Si "le sanglot de l’homme blanc" n’était pas déjà pris, ç'aurait fait un titre parfait pour ce sixième livre d’Alexandre Kauffmann, écrivain talentueux, attachant et atypique. Ecrit à la première personne, avec un sacré cynisme, un humour acide et une volonté de "sale gosse" de casser tous ses jouets, ce Black Museum est à la fois un récit de voyage décalé sous de tristes tropiques, bousillés par des aigrefins locaux qui exploitent le touriste imbécile, et un examen de conscience sans indulgence dont le héros narrateur ne sort guère grandi. Une espèce d’anti-Tintin en Tanzanie.
Un jour, donc, Alexandre, reporter free-lance anxieux et paranoïaque - peut-être l’un des effets secondaires de ses vieilles addictions à l’alcool et à la coke -, se fait envoyer par un magazine en Tanzanie, dans le pays des Hadzas, une tribu de chasseurs-cueilleurs survivant depuis la préhistoire, et apparemment imperméables au monde contemporain. Ils sont à peine mille, et leur langue "à clics" est incompréhensible. Belle occasion de partir en reportage et de damer le pion à tous ses concurrents : les Hadzas ne sont guère connus que d’un journaliste américain, qui leur a consacré un livre, et de Frank Marlowe, un anthropologue également yankee, qui traîne encore sur place avec son assistante, Caren.

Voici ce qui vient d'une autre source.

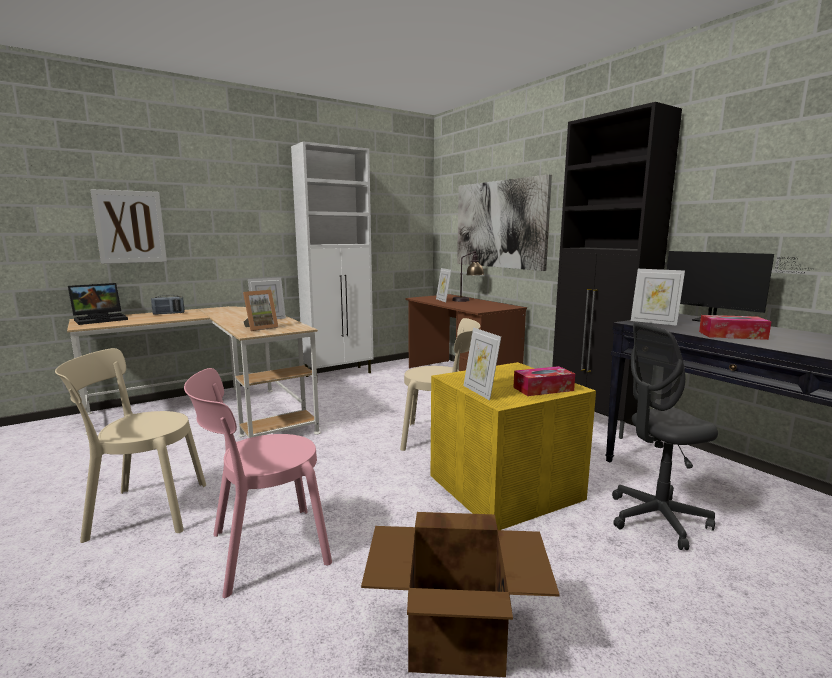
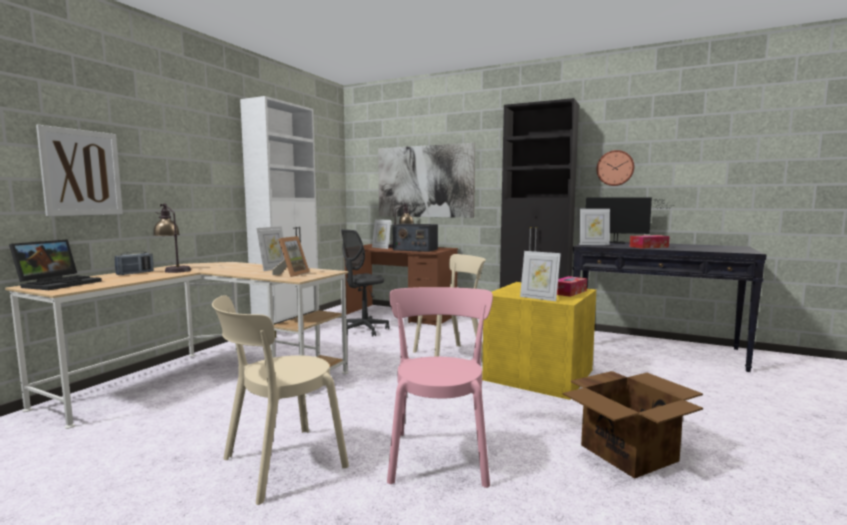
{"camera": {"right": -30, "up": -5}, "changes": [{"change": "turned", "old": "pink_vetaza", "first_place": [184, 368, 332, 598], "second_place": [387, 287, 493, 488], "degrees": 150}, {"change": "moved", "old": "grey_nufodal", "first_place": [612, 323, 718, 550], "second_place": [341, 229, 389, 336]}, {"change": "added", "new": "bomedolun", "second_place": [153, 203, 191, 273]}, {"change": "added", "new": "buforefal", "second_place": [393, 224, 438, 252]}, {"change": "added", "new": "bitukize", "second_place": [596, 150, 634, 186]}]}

Dès l’abord, le chasseur de scoop va déchanter : les Hadzas sont complètement shootés à la marijuana, pas du tout coopératifs, totalement vénaux ; leurs jeunes portent des casquettes de rappeurs, roulent en moto et ont des téléphones portables. Le Blanc, le Mzungu, n’est pour eux qu’un gogo à plumer, surtout cornaqué par Matayo, un guide bidonneur devenu caïd local au cœur de tous les trafics. Il faudra au narrateur faire preuve de patience et retourner sur place vivre en compagnie de Grace, une photographe, pour trouver enfin un peu d’authenticité et une raison à toute cette aventure. Se faire même quelques vraies relations parmi les autochtones, qui disent de lui : "Je l’aime bien. C’est mon ami. Il me fait rire."
Entre-temps, en France, Alexandre a réglé son problème avec Marie, sa colocataire, une musicienne invivable, radine, parasite et mythomane. Il a surtout rompu les amarres avec son pays d’origine, pour se déraciner, tenter de s’oublier. Mais "on ne part pas", disait déjà Rimbaud. Black Museum est un beau livre mélancolique, qui déconstruit pas mal de nos fantasmes ethnologiques. Les Hadzas, eux, existeront-ils encore dans dix ans ? J.-C. P.